With so much talk about analog integration and so much opportunity for integration given the advances in CMOS process technologies, it is puzzling why analog integration is not a commonplace event. Or maybe it is? To clear this confusion up, we organized a poll on PlanetAnalog.com, asking the question “Which application, in your view, is seeing the highest levels of analog/digital IC integration?” We gave readers (you) five choices based on our experience in the field. Some 30 percent of the approximately 1000 respondents saw integration helping Power Management circuits, 25 percent thought GSM/CDMA cell phone chips, 22 percent thought integration affected Wi-Fi (802.11 a/b/g), 8 percent on Bluetooth, and 13 percent on other mixed-signal application ICs.

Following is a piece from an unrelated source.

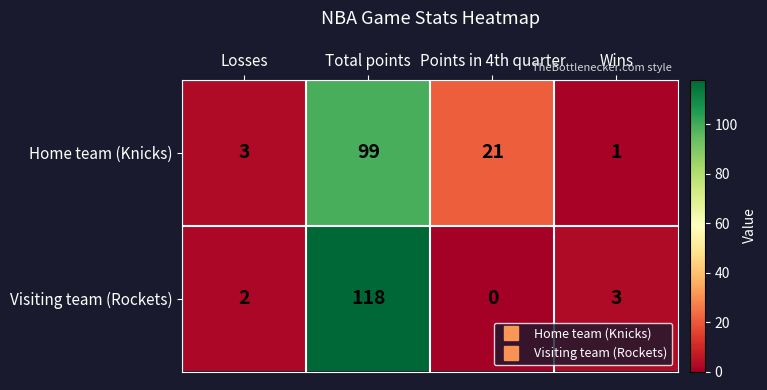

What is the greatest value displayed?

118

If this poll reflects the proportion of real IC designs under way, it provides us with an important view of the balance of mixed-signal IC designs being built today. Interestingly, much of the market is focused on Power Management, GSM/CDMA cell phone, and Wi-Fi chips” together accounting for over 75 percent of responses. This data reinforces the industry notion that Wi-Fi development efforts get more attention than Bluetooth”something which is noticeable in the product market space where Wi-Fi product announcements are fairly common and Bluetooth announcements seem to have gone quiet. Notably, although Bluetooth is down on relative activity, some people are definitely active in this space. On the cell phone side, it is hard to say where the bias is on the GSM/CDMA product breakout. There is definitely plenty of CDMA (W-CDMA and CDMA2000) product activity out there, but GSM upgrades (integration of GPS, a move to CMOS single-chip solutions, etc.) are also happening.

Another interesting viewpoint for discussion, though not covered by the survey, is the process technology of choice. As recently brought out in a DAC panel session, CMOS is not the only obvious answer (with some debate, of course). Wi-Fi is an example application where solutions are stretching across Silicon Germanium, RF-CMOS, and vanilla base CMOS. For Bluetooth, base CMOS wins the day, but the question there is whether the products are single IC versus Analog IP core development. In general, it would also be interesting to see how many of these products are single vs. multi-chip IC's, and how many are Analog IP cores for integration in in-house or external System-on-Chips.